There was a second quarter rise in buy-to-let lending of 5%, the Council of Mortgage Lenders (CML) has reported.

In the three months to June, lenders advanced 33,200 loans, worth £3.9 billion, up from 32,300 mortgages, worth £3.7 billion in the first quarter of 2012.

Year-on-year, the volume of buy-to-let loans is up 14% (from 29,100) and the amount advanced up 18% (from £3.3 billion).

Growth in buy-to-let lending was evenly split between loans for house purchase and remortgaging, with both showing a 3% increase by volume over the first quarter. Year-on-year, lending for house purchase has grown more strongly (up 17% by volume and 21% by value) than remortgaging (up 10% by volume and 15% by value).

At the end of the second quarter, the number of outstanding loans totalled 1,416,000, worth £160.7 billion (up from 1,405,000, worth £159.4 billion at the end of the first quarter, and from 1,338,000, worth £153 billion a year earlier).

The average maximum loan-to-value available on buy-to-let mortgages remained at 75%, with average minimum rental cover at 125%. Both have been broadly unchanged for the last three years, the CML said.

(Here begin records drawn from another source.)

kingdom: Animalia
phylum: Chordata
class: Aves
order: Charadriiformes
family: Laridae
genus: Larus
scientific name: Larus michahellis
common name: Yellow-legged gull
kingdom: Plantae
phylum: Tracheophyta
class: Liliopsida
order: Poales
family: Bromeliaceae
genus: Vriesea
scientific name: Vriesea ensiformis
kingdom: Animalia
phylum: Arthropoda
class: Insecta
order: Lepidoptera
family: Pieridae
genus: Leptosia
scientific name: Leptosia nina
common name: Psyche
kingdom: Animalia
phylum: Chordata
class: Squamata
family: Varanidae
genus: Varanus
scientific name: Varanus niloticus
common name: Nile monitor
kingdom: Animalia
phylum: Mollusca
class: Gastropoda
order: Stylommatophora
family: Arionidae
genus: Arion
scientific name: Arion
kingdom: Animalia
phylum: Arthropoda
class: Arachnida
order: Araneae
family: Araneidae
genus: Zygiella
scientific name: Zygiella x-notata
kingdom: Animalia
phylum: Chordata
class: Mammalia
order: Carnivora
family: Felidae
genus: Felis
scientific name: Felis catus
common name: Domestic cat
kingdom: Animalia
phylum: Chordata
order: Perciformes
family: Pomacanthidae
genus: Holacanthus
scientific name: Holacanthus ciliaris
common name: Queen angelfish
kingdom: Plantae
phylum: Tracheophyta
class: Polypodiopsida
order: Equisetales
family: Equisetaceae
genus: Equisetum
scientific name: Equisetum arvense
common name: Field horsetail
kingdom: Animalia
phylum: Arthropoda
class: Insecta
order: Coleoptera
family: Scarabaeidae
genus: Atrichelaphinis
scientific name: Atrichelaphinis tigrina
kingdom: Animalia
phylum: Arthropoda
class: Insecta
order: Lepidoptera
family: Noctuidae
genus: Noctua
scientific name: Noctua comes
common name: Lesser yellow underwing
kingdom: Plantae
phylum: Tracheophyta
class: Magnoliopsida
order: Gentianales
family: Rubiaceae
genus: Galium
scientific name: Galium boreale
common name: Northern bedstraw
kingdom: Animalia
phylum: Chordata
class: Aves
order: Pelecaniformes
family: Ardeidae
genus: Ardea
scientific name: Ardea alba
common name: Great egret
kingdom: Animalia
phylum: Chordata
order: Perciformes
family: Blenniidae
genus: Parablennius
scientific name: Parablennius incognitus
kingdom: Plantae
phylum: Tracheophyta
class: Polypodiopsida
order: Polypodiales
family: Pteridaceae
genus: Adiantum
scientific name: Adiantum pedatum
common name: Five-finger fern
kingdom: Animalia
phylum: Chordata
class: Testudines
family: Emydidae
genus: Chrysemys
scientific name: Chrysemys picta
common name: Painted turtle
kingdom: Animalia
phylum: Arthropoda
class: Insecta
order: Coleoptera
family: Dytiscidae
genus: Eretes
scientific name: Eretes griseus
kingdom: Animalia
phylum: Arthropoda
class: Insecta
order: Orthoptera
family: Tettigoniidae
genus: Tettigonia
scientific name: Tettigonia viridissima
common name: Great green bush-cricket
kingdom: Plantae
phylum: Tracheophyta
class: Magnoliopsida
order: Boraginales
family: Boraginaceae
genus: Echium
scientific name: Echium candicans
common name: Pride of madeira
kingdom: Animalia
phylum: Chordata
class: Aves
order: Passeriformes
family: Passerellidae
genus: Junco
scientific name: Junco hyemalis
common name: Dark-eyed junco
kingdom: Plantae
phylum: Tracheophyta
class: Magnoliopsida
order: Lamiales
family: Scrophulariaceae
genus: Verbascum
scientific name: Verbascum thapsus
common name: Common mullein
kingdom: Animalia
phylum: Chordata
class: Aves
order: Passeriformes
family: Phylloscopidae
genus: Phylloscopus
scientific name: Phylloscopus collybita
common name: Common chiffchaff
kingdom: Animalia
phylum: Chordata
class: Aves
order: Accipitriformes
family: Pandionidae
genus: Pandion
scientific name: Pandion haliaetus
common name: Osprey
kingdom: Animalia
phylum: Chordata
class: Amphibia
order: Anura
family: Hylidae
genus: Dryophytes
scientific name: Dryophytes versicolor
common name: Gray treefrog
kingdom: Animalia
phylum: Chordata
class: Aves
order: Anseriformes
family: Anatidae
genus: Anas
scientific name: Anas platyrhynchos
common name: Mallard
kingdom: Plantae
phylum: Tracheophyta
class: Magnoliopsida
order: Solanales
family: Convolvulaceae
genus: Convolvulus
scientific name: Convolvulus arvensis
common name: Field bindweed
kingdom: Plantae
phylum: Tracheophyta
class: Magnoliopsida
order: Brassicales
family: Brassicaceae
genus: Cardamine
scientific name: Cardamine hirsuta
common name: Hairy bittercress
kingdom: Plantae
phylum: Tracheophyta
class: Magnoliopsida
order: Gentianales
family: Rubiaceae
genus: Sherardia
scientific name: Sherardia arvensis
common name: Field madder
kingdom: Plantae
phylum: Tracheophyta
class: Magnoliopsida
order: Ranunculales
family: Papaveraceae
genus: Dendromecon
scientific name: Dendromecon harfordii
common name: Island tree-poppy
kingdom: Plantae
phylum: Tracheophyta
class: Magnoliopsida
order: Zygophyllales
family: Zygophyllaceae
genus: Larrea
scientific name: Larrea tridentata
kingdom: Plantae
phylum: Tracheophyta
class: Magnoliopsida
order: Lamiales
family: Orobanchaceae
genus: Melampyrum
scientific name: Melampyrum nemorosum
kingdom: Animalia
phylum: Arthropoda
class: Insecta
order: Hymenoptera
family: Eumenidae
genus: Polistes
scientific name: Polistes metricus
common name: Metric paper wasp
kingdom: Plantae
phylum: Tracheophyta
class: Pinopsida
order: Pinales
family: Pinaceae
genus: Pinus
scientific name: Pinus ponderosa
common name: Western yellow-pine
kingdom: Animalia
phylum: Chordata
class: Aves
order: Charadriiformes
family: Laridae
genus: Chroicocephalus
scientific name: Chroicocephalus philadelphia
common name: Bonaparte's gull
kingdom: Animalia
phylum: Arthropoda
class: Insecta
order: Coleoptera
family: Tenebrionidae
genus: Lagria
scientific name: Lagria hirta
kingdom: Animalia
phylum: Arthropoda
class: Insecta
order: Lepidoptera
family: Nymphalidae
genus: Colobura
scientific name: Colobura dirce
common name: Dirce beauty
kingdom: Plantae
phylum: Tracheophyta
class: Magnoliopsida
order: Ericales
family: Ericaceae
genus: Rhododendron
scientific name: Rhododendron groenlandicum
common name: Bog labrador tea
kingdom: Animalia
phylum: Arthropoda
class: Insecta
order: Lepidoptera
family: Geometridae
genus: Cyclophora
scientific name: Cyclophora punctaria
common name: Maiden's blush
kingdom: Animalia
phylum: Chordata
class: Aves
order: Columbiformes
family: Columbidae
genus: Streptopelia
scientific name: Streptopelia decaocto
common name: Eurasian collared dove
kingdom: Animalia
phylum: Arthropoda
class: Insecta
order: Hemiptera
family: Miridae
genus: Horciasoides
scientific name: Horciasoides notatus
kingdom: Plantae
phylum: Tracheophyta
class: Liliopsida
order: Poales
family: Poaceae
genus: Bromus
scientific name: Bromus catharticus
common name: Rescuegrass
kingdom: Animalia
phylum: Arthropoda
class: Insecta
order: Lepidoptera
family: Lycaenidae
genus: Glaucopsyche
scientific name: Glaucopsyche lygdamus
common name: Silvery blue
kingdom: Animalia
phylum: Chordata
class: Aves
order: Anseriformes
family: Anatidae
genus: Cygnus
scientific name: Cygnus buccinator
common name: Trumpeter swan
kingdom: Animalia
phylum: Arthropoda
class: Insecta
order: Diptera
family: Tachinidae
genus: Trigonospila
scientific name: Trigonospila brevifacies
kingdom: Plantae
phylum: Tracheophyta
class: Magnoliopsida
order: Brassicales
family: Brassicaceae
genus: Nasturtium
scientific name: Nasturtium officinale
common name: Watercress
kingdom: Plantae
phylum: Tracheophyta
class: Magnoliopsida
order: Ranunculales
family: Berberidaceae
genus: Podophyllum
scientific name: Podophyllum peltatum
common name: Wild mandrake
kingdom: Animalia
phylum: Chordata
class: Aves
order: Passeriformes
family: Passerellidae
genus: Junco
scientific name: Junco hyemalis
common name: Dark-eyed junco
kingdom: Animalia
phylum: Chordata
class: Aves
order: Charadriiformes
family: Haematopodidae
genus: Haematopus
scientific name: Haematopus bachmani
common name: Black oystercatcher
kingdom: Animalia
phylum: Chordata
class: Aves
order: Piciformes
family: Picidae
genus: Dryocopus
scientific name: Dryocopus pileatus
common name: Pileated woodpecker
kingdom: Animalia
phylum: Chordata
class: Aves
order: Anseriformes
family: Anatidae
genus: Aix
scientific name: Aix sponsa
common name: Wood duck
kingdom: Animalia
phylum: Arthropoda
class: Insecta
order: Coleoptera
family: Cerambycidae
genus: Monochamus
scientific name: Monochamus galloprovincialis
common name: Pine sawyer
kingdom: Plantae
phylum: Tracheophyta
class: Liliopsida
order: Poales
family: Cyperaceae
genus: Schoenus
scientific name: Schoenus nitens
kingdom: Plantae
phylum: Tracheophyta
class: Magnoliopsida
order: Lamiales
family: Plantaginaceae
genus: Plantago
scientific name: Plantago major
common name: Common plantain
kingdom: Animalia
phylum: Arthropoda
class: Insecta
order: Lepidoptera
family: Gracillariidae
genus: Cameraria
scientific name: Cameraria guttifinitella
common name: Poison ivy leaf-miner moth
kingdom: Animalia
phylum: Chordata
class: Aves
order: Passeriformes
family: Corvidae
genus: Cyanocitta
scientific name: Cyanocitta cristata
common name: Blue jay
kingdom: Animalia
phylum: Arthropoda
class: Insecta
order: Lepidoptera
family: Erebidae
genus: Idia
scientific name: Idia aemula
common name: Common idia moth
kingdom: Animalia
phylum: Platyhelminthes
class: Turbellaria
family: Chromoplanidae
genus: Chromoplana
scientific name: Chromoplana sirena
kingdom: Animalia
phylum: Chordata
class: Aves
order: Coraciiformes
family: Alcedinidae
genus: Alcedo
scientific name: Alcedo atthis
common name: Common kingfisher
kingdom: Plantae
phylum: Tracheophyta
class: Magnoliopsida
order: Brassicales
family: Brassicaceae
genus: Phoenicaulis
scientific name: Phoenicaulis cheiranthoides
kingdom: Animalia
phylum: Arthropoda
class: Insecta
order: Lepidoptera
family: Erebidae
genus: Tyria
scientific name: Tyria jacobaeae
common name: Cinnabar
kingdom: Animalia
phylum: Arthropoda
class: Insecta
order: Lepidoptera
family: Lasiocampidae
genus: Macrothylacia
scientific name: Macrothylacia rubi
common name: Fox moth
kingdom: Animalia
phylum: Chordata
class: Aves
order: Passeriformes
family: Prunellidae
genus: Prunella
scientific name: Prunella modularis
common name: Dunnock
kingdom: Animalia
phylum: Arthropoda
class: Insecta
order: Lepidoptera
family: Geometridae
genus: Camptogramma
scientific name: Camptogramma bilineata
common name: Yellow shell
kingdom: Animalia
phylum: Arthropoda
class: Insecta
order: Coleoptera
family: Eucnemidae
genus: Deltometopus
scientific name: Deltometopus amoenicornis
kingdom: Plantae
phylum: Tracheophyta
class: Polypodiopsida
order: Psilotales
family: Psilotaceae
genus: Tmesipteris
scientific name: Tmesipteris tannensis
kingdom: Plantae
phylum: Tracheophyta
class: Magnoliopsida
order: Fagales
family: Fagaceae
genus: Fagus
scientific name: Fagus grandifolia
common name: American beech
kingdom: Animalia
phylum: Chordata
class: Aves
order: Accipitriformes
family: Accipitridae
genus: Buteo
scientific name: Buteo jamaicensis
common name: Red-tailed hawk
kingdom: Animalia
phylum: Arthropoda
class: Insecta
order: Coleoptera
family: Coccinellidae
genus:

In addition, there was a slight improvement in the performance of buy-to-let loans, with the proportion of borrowers more than three months in arrears declining from 1.69% at the end of the first quarter to 1.56% at the end of June (in the owner-occupied sector, the proportion was unchanged at
2.05%).

The proportion of buy-to-let properties taken into possession was unchanged at 0.12%, while in the owner-occupied sector the data showed a small decline (from 0.08% to 0.07%). It is not surprising, however, to see a lower rate in owner-occupied households, where there is a concerted effort to extend forbearance wherever possible.

CML director general Paul Smee said: “Buy-to-let is continuing to show signs of recovery, and growing broadly in line with expectations. The rental sector has grown strongly over the last decade or so, and buy-to-let continues to help deliver a wider choice for tenants.”

David Whittaker, managing director of Mortgages for Business, said: “If the Great British Olympic gold rush hasn’t been enough to warm the hearts of even the most pessimistic among us then these figures certainly should. Volumes are up, values are up and, even more encouragingly, arrears are down – a veritable podium of lending success.

“We expect this trend to continue into the traditionally busier autumn period which should set up the market well for the end of the year. While the market won’t be celebrating the smashing of any records, it won’t just be Britain’s athletes celebrating a golden 2012, there may well be a few satisfied buy-to-let landlords as well.”